Task description:
Check each line of the records below and collect those that include the word "function".

Stored items from a collection
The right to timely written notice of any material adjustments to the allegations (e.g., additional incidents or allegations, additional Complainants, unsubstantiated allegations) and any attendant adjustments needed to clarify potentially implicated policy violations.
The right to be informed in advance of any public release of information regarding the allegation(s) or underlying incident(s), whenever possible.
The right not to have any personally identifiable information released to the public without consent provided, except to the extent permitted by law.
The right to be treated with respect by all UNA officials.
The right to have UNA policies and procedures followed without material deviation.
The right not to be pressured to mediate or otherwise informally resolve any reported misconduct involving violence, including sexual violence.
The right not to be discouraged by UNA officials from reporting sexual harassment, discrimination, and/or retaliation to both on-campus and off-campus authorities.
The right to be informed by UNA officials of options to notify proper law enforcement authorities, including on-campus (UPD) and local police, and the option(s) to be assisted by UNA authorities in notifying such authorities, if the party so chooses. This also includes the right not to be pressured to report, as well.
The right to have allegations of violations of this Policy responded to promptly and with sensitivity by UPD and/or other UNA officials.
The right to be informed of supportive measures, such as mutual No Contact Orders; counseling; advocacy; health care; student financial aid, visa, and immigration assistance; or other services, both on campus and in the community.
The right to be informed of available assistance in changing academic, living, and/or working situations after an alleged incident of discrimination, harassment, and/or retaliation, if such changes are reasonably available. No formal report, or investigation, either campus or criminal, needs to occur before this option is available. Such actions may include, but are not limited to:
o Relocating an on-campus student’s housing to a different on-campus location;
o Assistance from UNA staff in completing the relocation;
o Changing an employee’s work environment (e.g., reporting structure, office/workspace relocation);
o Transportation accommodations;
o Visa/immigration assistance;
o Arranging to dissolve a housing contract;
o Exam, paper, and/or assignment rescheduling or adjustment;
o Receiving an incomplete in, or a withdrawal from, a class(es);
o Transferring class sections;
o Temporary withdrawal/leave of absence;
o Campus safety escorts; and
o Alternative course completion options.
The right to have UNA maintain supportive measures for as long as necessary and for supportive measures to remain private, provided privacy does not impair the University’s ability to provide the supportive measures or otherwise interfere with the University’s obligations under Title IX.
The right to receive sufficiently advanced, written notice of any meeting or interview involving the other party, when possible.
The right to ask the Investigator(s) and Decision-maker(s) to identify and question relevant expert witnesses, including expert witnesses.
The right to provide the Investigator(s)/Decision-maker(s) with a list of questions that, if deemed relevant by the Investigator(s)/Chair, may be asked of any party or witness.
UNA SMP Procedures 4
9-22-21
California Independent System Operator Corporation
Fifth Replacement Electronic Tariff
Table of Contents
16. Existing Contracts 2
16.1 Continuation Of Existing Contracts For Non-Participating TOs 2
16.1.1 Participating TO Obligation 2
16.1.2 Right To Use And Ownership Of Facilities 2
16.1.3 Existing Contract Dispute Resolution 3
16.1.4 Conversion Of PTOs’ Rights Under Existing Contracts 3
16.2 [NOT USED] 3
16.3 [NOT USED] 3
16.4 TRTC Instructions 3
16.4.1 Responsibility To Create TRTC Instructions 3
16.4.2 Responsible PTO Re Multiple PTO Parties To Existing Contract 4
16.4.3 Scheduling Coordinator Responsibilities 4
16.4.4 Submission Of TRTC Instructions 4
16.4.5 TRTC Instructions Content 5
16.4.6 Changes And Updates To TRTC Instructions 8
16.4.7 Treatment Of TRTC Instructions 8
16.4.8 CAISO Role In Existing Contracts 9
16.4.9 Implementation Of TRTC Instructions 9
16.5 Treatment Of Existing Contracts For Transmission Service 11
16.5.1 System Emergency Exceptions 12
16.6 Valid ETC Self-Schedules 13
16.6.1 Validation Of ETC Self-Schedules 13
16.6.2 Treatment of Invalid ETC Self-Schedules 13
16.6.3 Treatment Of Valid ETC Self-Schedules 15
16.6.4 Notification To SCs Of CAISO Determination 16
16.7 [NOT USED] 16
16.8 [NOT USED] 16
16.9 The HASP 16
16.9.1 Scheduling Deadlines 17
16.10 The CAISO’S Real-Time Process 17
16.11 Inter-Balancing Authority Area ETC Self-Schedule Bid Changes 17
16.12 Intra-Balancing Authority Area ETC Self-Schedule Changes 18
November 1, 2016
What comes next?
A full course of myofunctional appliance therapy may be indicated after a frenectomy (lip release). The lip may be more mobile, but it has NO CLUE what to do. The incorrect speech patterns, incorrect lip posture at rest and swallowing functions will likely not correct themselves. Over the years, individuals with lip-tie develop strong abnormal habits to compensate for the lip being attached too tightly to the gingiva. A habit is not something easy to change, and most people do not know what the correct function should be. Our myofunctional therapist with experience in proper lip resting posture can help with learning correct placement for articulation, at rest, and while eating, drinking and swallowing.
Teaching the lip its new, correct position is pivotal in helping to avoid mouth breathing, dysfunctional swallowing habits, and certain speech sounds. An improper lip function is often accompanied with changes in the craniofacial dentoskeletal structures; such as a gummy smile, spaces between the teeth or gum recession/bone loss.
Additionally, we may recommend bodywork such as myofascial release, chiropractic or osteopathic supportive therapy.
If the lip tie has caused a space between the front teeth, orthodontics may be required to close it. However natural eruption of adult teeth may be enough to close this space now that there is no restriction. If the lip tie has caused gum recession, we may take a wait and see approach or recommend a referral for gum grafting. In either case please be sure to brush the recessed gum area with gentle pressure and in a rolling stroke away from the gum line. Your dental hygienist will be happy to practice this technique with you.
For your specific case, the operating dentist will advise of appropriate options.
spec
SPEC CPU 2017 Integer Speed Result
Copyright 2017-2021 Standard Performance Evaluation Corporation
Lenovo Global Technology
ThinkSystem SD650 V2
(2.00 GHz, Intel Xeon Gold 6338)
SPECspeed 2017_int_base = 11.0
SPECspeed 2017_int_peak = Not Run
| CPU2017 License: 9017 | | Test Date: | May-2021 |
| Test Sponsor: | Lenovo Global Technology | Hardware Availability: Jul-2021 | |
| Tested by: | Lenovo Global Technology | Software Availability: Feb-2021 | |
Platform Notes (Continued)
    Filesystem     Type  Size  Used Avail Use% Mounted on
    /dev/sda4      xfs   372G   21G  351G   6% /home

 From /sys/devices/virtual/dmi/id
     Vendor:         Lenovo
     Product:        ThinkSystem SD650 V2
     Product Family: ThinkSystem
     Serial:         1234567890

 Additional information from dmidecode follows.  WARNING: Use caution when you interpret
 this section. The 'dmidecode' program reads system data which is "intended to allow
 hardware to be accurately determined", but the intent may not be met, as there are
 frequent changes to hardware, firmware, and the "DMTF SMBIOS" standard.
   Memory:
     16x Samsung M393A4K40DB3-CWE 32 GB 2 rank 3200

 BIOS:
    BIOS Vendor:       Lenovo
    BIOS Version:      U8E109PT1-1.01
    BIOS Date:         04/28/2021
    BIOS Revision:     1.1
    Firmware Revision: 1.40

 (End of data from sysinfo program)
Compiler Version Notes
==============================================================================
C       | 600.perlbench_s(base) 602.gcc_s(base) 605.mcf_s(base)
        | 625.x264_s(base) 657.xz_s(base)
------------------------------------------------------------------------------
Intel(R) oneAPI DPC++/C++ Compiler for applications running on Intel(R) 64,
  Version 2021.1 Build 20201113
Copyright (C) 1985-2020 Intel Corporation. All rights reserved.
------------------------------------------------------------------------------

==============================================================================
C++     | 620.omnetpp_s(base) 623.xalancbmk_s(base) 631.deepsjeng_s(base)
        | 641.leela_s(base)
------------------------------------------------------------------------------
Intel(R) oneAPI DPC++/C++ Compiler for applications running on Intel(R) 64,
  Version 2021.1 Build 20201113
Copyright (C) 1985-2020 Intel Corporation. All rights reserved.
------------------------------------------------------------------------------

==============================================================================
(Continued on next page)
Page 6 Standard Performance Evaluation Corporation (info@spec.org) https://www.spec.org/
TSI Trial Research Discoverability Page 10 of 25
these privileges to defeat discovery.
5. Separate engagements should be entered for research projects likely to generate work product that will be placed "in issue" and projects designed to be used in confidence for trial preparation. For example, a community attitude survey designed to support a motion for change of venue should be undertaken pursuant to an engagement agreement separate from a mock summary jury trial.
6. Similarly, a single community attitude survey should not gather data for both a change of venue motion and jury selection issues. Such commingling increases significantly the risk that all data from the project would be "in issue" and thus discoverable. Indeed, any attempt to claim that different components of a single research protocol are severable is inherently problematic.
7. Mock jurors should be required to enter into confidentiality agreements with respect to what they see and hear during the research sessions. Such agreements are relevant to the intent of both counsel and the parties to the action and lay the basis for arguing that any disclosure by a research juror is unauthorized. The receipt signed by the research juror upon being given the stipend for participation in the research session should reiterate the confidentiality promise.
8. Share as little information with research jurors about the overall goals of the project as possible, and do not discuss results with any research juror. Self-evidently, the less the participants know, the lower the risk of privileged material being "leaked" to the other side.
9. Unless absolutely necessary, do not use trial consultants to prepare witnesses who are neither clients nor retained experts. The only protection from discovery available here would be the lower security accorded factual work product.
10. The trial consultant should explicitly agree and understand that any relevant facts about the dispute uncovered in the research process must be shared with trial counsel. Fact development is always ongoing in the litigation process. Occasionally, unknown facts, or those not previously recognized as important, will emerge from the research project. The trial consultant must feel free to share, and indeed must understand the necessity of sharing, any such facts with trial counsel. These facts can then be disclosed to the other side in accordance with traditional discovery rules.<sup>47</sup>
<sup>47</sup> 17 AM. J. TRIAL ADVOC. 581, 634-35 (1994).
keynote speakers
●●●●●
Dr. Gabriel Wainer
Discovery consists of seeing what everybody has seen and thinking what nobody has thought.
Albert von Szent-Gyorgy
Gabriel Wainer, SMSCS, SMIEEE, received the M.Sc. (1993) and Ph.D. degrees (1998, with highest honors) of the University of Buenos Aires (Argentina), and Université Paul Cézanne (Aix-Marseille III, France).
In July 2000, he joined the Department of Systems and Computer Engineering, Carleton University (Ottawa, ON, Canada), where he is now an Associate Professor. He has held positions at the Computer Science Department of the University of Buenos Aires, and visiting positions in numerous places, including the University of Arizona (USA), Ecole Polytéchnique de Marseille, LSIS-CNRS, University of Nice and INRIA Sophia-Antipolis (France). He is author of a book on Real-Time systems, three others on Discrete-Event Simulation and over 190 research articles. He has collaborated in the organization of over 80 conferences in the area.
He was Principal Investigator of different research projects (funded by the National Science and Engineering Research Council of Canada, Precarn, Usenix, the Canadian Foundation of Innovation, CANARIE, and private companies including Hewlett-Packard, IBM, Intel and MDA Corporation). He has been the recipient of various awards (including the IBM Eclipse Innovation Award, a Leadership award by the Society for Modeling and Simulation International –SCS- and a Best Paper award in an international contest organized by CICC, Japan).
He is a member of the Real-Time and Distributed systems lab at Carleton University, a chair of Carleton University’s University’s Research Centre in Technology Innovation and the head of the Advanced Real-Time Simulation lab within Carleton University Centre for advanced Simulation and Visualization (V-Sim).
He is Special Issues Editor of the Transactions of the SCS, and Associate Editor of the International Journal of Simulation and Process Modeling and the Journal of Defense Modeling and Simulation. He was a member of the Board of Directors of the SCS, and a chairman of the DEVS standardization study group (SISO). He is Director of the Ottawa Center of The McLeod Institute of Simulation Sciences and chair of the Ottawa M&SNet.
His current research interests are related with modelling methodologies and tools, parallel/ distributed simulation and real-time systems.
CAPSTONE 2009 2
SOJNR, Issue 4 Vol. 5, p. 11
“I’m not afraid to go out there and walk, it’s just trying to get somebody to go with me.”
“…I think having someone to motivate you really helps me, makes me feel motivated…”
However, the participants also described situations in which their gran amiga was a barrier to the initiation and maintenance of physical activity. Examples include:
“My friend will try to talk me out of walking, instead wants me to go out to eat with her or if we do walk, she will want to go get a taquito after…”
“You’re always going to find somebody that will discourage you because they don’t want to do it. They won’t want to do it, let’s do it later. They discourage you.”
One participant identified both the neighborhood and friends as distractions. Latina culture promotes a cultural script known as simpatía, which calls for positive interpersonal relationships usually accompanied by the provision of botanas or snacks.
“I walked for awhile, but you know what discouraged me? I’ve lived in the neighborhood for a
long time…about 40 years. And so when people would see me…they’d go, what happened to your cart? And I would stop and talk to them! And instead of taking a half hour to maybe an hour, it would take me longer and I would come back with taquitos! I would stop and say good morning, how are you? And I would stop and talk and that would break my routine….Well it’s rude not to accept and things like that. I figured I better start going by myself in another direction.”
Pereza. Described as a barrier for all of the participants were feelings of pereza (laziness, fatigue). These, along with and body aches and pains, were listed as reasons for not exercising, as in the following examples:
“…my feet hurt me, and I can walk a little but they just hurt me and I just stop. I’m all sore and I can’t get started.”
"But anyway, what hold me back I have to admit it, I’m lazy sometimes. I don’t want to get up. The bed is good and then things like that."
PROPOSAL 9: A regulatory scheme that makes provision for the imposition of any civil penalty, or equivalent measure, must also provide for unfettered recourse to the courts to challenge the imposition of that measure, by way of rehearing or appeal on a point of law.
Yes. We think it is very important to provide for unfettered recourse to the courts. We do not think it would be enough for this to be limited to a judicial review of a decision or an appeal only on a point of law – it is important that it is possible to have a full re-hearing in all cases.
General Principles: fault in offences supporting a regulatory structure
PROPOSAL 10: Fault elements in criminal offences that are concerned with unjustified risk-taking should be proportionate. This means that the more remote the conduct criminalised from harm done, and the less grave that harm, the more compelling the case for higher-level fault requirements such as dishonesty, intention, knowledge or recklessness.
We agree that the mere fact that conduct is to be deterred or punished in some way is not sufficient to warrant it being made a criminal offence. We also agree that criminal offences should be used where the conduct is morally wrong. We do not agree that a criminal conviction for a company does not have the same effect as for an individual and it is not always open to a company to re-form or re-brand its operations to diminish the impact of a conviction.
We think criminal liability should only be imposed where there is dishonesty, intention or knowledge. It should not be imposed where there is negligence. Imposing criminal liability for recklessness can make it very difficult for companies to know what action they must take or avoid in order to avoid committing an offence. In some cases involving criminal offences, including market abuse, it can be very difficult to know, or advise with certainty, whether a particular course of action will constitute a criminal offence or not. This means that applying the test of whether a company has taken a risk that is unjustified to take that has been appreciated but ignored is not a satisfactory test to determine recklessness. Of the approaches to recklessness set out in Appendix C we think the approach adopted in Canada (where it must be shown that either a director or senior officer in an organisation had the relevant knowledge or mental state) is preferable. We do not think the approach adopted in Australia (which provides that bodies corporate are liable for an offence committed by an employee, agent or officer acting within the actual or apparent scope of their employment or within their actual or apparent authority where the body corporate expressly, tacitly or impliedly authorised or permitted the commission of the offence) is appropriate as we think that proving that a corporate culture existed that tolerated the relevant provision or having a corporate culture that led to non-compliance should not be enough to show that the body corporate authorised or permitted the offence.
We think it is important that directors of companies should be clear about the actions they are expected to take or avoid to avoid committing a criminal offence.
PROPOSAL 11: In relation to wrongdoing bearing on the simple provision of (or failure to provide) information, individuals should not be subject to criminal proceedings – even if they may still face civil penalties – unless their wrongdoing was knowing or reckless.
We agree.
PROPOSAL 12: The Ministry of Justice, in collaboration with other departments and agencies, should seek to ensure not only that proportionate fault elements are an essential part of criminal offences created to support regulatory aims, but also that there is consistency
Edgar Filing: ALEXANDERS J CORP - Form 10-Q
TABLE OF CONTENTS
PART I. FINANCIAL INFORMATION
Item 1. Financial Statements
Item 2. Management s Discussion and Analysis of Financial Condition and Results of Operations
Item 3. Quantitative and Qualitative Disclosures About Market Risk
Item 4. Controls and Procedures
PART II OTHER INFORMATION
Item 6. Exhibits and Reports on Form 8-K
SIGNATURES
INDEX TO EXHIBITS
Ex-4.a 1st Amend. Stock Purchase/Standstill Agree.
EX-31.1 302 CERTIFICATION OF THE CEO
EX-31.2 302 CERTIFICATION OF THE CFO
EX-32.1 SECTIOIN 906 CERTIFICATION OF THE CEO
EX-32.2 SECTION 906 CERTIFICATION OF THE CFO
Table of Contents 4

Output below:
A full course of myofunctional appliance therapy may be indicated after a frenectomy (lip release). The lip may be more mobile, but it has NO CLUE what to do. The incorrect speech patterns, incorrect lip posture at rest and swallowing functions will likely not correct themselves. Over the years, individuals with lip-tie develop strong abnormal habits to compensate for the lip being attached too tightly to the gingiva. A habit is not something easy to change, and most people do not know what the correct function should be. Our myofunctional therapist with experience in proper lip resting posture can help with learning correct placement for articulation, at rest, and while eating, drinking and swallowing.
Teaching the lip its new, correct position is pivotal in helping to avoid mouth breathing, dysfunctional swallowing habits, and certain speech sounds. An improper lip function is often accompanied with changes in the craniofacial dentoskeletal structures; such as a gummy smile, spaces between the teeth or gum recession/bone loss.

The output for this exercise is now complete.